Landmark AI Ruling: Training on Copyrighted Books is Fair Use

US Judge Sides With AI Company on Copyrighted Training Data

In a significant legal development for the artificial intelligence industry, a United States federal judge has ruled that AI company Anthropic made “fair use” of copyrighted books when utilizing them to train its large language models (LLMs), including its chatbot, Claude.

The ruling by US District Judge William Alsup in San Francisco came in response to a class-action lawsuit filed by a group of authors, including Andrea Bartz, Charles Graeber, and Kirk Wallace Johnson. The authors alleged that Anthropic’s use of their literary works to train its AI models without obtaining consent constituted illegal “large-scale theft.”

Judge Alsup rejected the authors’ central argument regarding the training process itself. He determined that Anthropic’s use of the books to teach its AI system fell within the bounds of US copyright law’s “fair use” doctrine. This doctrine allows limited use of copyrighted materials for purposes such as commentary, criticism, education, or research, particularly when the new use is deemed “transformative.”

What is “Transformative Use” in This Context?

A key factor in Judge Alsup’s decision was the concept of “transformative use.” He accepted Anthropic’s argument that the output generated by the AI after training was “exceedingly transformative.”

Judge Alsup explained his reasoning, stating that “Like any reader aspiring to be a writer, Anthropic’s LLMs trained upon works not to race ahead and replicate or supplant them — but to turn a hard corner and create something different.” He viewed the AI’s learning process as analogous to a human studying existing works to develop their own distinct creative abilities, rather than simply copying or replacing the original content. This perspective suggests that the purpose of using the books for training was fundamentally different from the original purpose of the creative works themselves.

A Split Decision: Piracy Claims Remain

While the ruling on the training aspect is seen as a major victory for AI developers who rely on vast datasets, the decision was not entirely favorable to Anthropic.

Judge Alsup also found that Anthropic’s copying and storage of approximately seven million pirated books in a “central library” did infringe author copyrights and did not constitute fair use. He explicitly stated that the company had “no entitlement to use pirated copies for its central library.”

This means that although using the books for training was deemed fair use in this instance, the method by which Anthropic acquired and stored a large portion of that training data was potentially illegal.

As a result of this split ruling, Anthropic must still face a trial in December specifically focused on the allegations related to the theft and storage of these pirated works. The financial stakes are considerable; based on minimum statutory damages under copyright law ($750 per work), the potential liability for pirating seven million books could exceed $5 billion. This figure looms large when compared to Anthropic’s reported annualized revenue of around $3 billion.

Broader Implications and the Evolving Legal Landscape

This case is being watched closely across the tech and creative industries. It represents one of the first instances where a court has definitively applied the “fair use” doctrine to the core process of training AI models on copyrighted material. It could set a significant precedent for numerous other pending lawsuits against major AI companies like OpenAI, Meta, and Google, which face similar allegations regarding their training data practices.
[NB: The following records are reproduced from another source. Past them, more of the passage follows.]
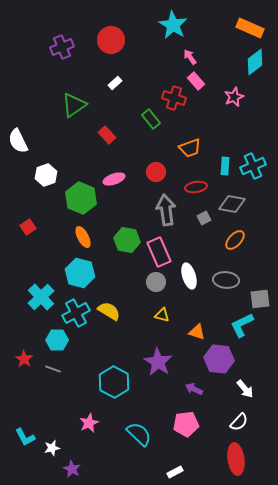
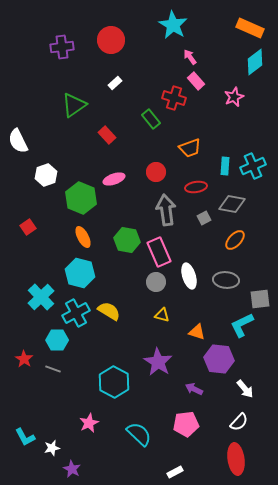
purple cross at (62, 47): rotated 15 degrees clockwise
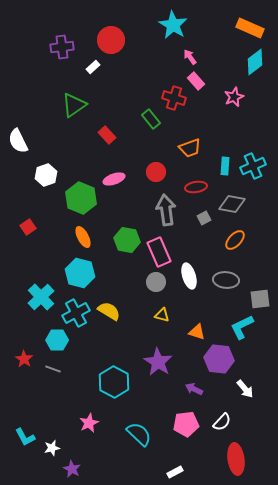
white rectangle at (115, 83): moved 22 px left, 16 px up
cyan L-shape at (242, 325): moved 2 px down
white semicircle at (239, 422): moved 17 px left
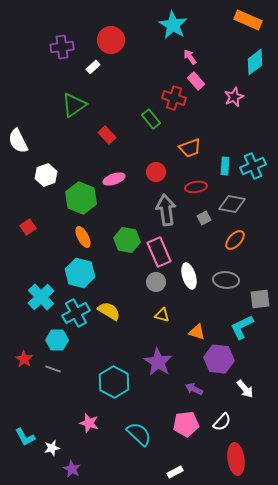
orange rectangle at (250, 28): moved 2 px left, 8 px up
pink star at (89, 423): rotated 30 degrees counterclockwise
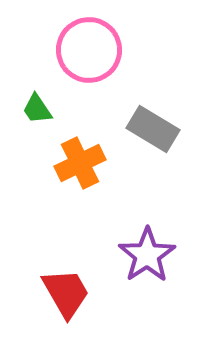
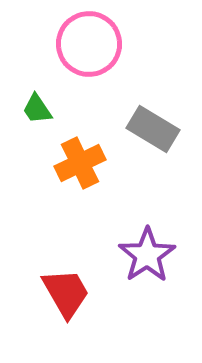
pink circle: moved 6 px up
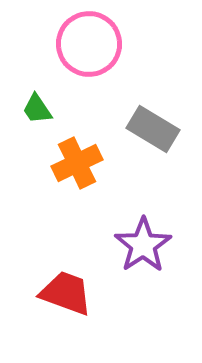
orange cross: moved 3 px left
purple star: moved 4 px left, 10 px up
red trapezoid: rotated 40 degrees counterclockwise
However, the legal landscape surrounding AI and copyright remains complex and rapidly evolving. This ruling stands in contrast to decisions in other cases, such as Thomson Reuters v. ROSS Intelligence, where another judge rejected a fair use defense for AI training. In that case, the judge found the AI’s use not transformative because the resulting legal research product competed directly with the source material, applying a test from the Supreme Court’s Warhol decision that emphasizes whether the new use serves “substantially the same purpose” as the original.

The differing outcomes in these early cases highlight the ongoing debate about whether AI training should be considered inherently transformative under copyright law, especially when the AI’s ultimate output might compete with the original creators’ work. This legal uncertainty could eventually lead to the issue being considered by higher courts, potentially even the US Supreme Court.

The ruling also underscores the challenge for AI companies in acquiring training data legally. While training might be deemed fair use in some instances, the source and storage of that data are subject to strict copyright rules. This could push AI developers towards exploring licensing agreements with copyright holders as a safer alternative to relying solely on the fair use defense and public or potentially pirated datasets.

The debate over generative AI’s impact on creative fields continues fiercely – questioning whether it will foster new creativity or facilitate the mass production of content that undermines human artists. This ruling provides a nuanced perspective, separating the legality of the training process from the legality of the data acquisition and storage.